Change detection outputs
········

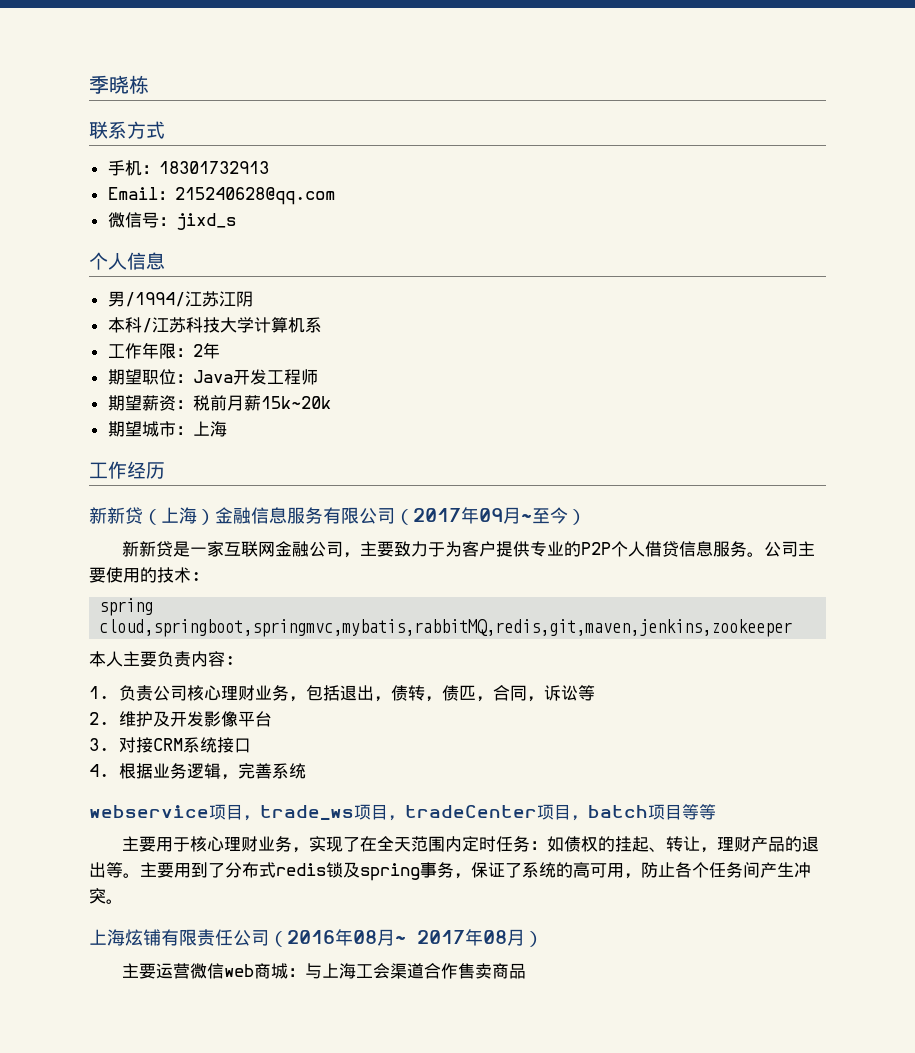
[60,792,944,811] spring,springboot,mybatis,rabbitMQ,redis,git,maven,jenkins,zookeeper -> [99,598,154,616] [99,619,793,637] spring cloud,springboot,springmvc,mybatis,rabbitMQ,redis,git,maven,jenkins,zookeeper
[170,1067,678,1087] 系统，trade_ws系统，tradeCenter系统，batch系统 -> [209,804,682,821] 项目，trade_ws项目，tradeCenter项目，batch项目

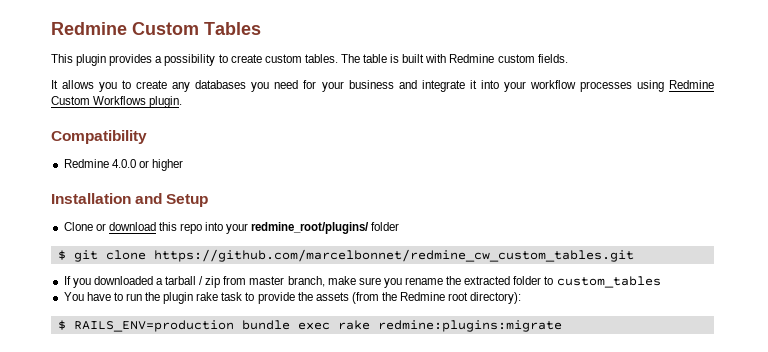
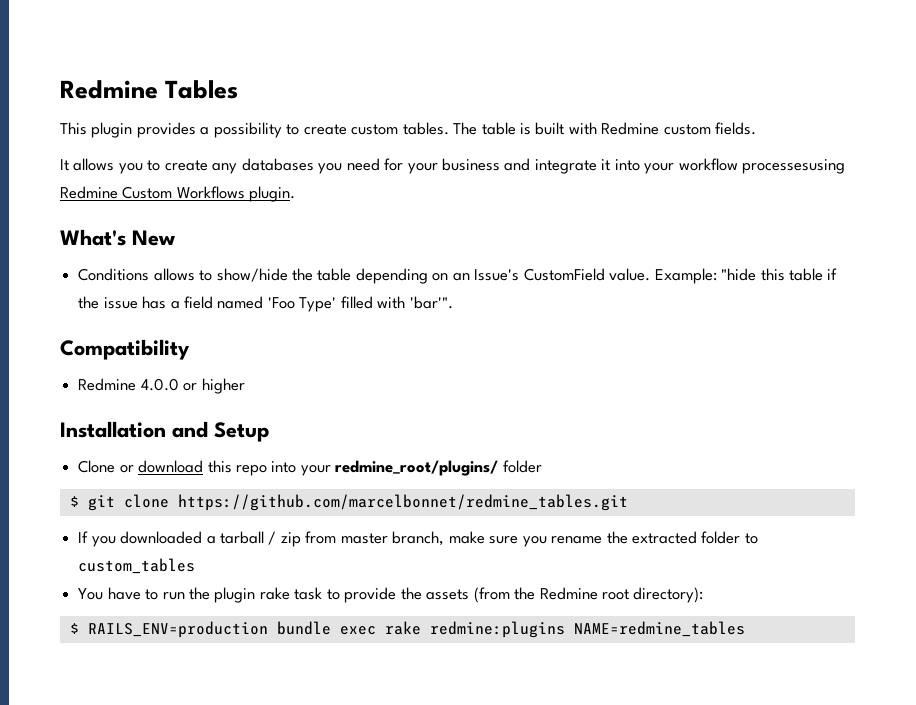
[51,22,199,35] Redmine Custom -> [60,80,158,99] Redmine
[579,80,664,92] processes using -> [742,159,846,174] processesusing
(183, 102) none -> [60,229,175,246] [78,268,838,284] [78,296,453,312] // What's New // Conditions allows to show/hide the table depending on an Issue's CustomField value. Example: "hide this table if the issue has a field named 'Foo Type' filled with 'bar'".
[153,249,634,262] https://github.com/marcelbonnet/redmine_cw_custom_tables.git -> [177,494,628,511] https://github.com/marcelbonnet/redmine_tables.git
[377,320,562,332] redmine:plugins:migrate -> [429,621,745,638] redmine:plugins NAME=redmine_tables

········

Work order
Repeat every record precisely. Any picture among them stays out of the copy.

Written solution
[60,792,944,811] spring,springboot,mybatis,rabbitMQ,redis,git,maven,jenkins,zookeeper -> [99,598,154,616] [99,619,793,637] spring cloud,springboot,springmvc,mybatis,rabbitMQ,redis,git,maven,jenkins,zookeeper
[170,1067,678,1087] 系统，trade_ws系统，tradeCenter系统，batch系统 -> [209,804,682,821] 项目，trade_ws项目，tradeCenter项目，batch项目

[51,22,199,35] Redmine Custom -> [60,80,158,99] Redmine
[579,80,664,92] processes using -> [742,159,846,174] processesusing
(183, 102) none -> [60,229,175,246] [78,268,838,284] [78,296,453,312] // What's New // Conditions allows to show/hide the table depending on an Issue's CustomField value. Example: "hide this table if the issue has a field named 'Foo Type' filled with 'bar'".
[153,249,634,262] https://github.com/marcelbonnet/redmine_cw_custom_tables.git -> [177,494,628,511] https://github.com/marcelbonnet/redmine_tables.git
[377,320,562,332] redmine:plugins:migrate -> [429,621,745,638] redmine:plugins NAME=redmine_tables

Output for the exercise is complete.